Text provided:
┄┄┄┄┄┄┄┄┄┄
5. Collect the sample by centrifugation at 12,000 g for 3 min at 4°C, get rid of the supernatant and resuspend the nuclear pellet with 20 μl Releasing Buffer (0.8% SDS, 2 mM EDTA, 20 mM Tris-HCl pH8.0, 200 mM NaCl) by pipetting ~30 times to disperse the nuclei.

6. Incubate the nuclear lysis at RT for 30 min, followed by brief sonication at 20% power for 4 cycles (15 s ON and 30 s OFF per cycle; Q800R2, Qsonica) to aid in solubilize chromatin.

7. Dilute the SDS concentration by adding 100 μl ChIP Dilution Buffer to the chromatin mixture before centrifugation at 20,000 for 15 min at 4°C to collect soluble chromatin for immunoprecipitation.
┄┄┄┄┄┄┄┄┄┄
Raw data:
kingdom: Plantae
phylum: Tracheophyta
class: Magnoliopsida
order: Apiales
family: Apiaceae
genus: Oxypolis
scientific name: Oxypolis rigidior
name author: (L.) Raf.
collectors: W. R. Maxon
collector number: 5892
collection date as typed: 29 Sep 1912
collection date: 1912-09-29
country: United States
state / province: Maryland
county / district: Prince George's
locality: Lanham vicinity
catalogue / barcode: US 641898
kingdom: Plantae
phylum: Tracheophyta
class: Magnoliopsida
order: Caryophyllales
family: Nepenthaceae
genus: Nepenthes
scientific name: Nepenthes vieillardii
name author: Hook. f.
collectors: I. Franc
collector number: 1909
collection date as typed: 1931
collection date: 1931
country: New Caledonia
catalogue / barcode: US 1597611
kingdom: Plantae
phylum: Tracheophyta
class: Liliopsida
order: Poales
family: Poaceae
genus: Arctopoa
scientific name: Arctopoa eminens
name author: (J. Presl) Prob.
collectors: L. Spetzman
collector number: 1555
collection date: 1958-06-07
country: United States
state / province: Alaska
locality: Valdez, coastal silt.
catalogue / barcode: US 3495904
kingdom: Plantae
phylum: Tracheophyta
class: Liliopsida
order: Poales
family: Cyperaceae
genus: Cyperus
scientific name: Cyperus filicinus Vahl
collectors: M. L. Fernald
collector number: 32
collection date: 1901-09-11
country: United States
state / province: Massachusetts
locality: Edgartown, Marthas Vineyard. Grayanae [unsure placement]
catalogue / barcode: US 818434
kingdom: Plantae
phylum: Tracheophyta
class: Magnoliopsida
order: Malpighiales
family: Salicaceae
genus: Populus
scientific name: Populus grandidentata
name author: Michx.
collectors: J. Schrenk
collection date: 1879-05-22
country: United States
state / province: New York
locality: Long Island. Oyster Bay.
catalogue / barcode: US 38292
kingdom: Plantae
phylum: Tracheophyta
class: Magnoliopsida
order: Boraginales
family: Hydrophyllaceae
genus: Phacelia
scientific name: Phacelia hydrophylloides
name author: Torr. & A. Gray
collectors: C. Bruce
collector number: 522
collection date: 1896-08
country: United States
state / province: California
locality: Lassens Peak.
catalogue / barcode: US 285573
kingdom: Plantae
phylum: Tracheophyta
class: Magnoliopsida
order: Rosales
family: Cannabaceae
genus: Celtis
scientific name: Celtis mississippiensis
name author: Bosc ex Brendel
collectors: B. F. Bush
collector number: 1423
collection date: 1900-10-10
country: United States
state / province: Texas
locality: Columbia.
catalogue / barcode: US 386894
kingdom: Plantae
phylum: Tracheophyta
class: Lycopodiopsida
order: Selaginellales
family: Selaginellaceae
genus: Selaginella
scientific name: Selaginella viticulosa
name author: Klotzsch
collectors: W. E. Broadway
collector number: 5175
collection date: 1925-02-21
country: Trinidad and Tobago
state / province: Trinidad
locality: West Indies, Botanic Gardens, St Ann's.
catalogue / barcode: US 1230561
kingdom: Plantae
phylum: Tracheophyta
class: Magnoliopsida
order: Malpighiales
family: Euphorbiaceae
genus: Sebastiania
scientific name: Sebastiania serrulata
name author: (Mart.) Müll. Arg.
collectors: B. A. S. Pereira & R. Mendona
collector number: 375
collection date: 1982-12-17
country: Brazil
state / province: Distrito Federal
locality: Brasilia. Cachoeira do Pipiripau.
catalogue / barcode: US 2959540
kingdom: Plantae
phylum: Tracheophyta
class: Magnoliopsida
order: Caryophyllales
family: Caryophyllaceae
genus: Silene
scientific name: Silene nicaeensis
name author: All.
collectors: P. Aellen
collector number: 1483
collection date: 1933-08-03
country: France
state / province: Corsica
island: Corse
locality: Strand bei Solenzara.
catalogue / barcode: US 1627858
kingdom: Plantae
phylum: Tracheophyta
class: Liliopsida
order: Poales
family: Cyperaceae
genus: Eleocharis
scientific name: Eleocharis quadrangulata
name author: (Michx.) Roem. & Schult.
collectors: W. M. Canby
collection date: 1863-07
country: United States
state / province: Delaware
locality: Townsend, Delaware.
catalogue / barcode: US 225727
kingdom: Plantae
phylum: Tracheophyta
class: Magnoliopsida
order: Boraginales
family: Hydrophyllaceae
┄┄┄┄┄┄┄┄┄┄
What you need to do:
A) Please retype the chromatin protocol from "7. Dilute the" to "chromatin for immunoprecipitation.".
B) List the components of the Releasing Buffer in the chromatin protocol, with their concentrations as given.
C) Proceed with the chromatin protocol, starting after its final step.
The data is separate from the chromatin protocol.

Responses in order:
A)
7. Dilute the SDS concentration by adding 100 μl ChIP Dilution Buffer to the chromatin mixture before centrifugation at 20,000 for 15 min at 4°C to collect soluble chromatin for immunoprecipitation.

B)
0.8% SDS
2 mM EDTA
20 mM Tris-HCl pH8.0
200 mM NaCl

C)
• Antibody-based chromatin immunoprecipitation.

8. Add 0.1~1.0 μg antibody to the tagmentated soluble chromatin mixture and incubated at 4°C overnight.

9. Meanwhile, prepare 4 μl Dynabeads protein A (Invitrogen, 10001D, 30 mg/ml) beads and block the beads with 150 μl 1% BSA/PBS overnight at 4°C.

10. Next day, transfer the 4 µl protein A beads to the chromatin samples and incubate at 4°C for 2 h with gentle rotation.

11. Wash beads: the beads were washed thrice with 150 μl cold Low Salt Buffer and once with 150 μl cold High Salt Buffer.

12. Transfer the chromatin-antibody-beads complex to new tubes in 150 μl cold Low Salt Buffer, and the beads was collected by magnet stand to facilitate removing supernatant.

13. Suspend the complex with 100 μl ChIP Elution Buffer, and reverse-crosslinked at 70°C for 3 h on a thermal mixer at 1500 rpm.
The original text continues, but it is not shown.